A troubling force at work?

While the NBA and now the NFL are flash points for this discussion of high school players turning pro, McCann notes that it’s hardly a new or unusual phenomenon. Sports like golf, tennis, figure skating, hockey – at 18, Boston Bruin Patrice Bergeron is the youngest player in the National Hockey League – have long embraced youthful competitors into their professional ranks, as has the entertainment industry.

Cautiously, McCann wonders if there’s a more insidious force at work. “There are all these professional children who are substantially younger than an 18-year-old basketball player. It does beg the question of why are people seemingly more troubled by, frankly, 18-year-old African American males who pursue the NBA?” he says, quickly adding that race is nearly impossible to confirm as an issue.

Still, the paternalistic instincts of those who insist that skipping college predicts doom are difficult to ignore, he says. “Are people uncomfortable with often inner-city and impoverished 18-year-old African-American men achieving wealth at such an early part of their lives?” he muses.

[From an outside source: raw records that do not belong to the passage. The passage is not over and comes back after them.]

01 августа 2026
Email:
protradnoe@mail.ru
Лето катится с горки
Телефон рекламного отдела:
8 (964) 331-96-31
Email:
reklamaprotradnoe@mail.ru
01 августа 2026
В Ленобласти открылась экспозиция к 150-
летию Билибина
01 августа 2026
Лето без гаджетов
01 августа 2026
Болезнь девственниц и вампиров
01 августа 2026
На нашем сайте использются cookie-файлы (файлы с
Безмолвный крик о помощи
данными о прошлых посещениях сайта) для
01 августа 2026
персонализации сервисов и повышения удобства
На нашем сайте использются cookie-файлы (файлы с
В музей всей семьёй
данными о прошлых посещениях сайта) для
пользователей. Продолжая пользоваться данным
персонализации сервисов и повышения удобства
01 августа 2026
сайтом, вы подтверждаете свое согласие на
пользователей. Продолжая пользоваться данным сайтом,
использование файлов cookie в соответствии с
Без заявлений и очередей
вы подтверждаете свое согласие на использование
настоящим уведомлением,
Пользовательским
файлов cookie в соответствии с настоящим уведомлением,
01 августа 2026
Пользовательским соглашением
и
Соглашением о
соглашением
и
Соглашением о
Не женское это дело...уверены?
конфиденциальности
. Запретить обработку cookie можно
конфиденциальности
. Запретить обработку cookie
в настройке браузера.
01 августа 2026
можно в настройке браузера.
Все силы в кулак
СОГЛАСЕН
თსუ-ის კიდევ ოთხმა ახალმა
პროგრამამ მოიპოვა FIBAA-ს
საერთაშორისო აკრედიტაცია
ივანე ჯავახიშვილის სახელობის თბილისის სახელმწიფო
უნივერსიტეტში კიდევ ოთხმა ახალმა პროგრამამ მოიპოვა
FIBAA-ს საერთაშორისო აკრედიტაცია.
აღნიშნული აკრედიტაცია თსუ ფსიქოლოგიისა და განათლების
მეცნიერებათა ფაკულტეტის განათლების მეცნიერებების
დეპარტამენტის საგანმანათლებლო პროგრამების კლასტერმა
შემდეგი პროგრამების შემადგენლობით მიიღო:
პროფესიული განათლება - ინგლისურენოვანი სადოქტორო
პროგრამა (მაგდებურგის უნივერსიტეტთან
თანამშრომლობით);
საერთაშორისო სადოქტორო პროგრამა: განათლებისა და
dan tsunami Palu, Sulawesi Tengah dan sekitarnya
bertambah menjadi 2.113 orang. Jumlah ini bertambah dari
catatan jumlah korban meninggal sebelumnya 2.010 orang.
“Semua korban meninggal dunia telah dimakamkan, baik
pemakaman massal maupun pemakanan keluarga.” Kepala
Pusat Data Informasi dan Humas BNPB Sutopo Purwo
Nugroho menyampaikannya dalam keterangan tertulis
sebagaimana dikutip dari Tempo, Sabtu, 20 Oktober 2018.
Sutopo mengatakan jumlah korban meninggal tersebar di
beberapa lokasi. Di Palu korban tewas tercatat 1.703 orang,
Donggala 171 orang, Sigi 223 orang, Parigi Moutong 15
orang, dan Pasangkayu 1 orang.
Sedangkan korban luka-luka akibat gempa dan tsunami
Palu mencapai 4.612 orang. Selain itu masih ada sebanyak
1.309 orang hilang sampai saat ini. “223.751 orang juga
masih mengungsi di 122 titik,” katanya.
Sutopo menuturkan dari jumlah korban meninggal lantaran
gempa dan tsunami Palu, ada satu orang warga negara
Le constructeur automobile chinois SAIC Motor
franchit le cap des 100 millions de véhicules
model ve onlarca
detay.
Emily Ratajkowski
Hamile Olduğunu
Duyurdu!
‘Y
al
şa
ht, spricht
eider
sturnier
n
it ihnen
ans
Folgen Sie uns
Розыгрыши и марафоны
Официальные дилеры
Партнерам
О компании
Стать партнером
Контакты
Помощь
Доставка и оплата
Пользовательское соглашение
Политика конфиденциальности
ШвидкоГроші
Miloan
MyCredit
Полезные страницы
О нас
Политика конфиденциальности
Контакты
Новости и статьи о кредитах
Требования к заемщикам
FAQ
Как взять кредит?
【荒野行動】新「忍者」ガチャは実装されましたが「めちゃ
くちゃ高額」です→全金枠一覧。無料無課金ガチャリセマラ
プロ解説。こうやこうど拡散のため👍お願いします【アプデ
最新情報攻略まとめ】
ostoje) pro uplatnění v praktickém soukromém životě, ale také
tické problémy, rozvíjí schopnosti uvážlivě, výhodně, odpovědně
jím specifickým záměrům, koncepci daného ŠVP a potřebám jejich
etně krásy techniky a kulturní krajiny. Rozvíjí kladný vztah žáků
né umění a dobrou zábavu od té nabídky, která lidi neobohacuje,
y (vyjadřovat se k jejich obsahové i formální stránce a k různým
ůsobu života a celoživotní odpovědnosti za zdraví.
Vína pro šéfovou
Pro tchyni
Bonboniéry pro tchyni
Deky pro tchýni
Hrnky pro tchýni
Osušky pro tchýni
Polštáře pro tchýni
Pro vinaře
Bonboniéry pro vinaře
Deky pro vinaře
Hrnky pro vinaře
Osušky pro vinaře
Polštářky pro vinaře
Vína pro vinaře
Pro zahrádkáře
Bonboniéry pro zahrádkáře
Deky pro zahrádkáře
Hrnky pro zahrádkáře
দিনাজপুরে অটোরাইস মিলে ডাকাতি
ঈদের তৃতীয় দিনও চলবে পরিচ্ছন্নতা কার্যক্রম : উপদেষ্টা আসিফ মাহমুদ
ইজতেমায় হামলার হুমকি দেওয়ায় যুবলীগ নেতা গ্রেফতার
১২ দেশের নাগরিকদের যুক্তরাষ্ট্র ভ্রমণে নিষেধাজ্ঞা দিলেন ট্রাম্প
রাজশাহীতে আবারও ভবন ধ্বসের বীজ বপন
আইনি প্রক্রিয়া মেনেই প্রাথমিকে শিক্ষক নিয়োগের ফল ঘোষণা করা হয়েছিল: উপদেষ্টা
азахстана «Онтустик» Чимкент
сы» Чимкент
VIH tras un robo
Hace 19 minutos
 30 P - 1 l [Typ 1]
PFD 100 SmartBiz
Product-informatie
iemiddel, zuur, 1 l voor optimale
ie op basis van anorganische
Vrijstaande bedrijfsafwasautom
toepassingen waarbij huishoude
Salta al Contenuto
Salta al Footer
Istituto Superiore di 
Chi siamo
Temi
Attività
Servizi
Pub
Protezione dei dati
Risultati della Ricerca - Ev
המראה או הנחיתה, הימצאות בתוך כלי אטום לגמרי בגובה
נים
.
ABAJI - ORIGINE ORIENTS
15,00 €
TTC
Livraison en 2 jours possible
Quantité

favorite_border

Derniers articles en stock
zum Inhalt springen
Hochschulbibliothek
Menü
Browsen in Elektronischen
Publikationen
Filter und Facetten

Intriguing though it may be, McCann will leave the race card on the table; the Clarett case and a new study, on the economics of nutritional labeling, now occupy his time.

And as he prepares to enter the LL.M. program at Harvard Law School, tacking more years onto his already lengthy stay in higher education, he denies any hypocrisy to his promotion of allowing high school students to skip college and turn pro. “For 99.9 percent of high school athletes, college is absolutely the right thing to do,” he insists. “It isn’t really judging college as an experience, or the merits of college. It’s judging a tiny fraction of players who have incentives to pursue the league as soon as possible.”